Exercise directions:
Look through the entries below and return all lines including the word "producto".

Data extract:
++++

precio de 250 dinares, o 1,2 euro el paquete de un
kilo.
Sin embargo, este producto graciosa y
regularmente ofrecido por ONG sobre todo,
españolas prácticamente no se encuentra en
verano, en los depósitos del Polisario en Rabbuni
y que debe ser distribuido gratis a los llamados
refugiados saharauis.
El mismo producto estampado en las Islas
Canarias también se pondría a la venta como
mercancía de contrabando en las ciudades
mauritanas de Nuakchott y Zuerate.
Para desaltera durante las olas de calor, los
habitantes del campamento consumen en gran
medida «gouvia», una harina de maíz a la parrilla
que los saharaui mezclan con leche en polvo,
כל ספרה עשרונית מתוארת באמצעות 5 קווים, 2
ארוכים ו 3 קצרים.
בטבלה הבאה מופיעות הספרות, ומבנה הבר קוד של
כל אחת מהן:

++++

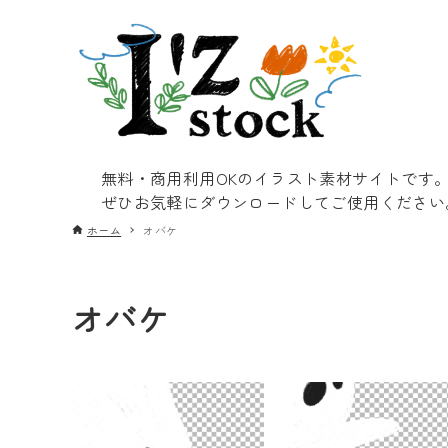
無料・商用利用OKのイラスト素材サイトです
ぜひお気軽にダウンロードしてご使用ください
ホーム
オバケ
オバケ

++++

Answer to the exercise:
Sin embargo, este producto graciosa y
El mismo producto estampado en las Islas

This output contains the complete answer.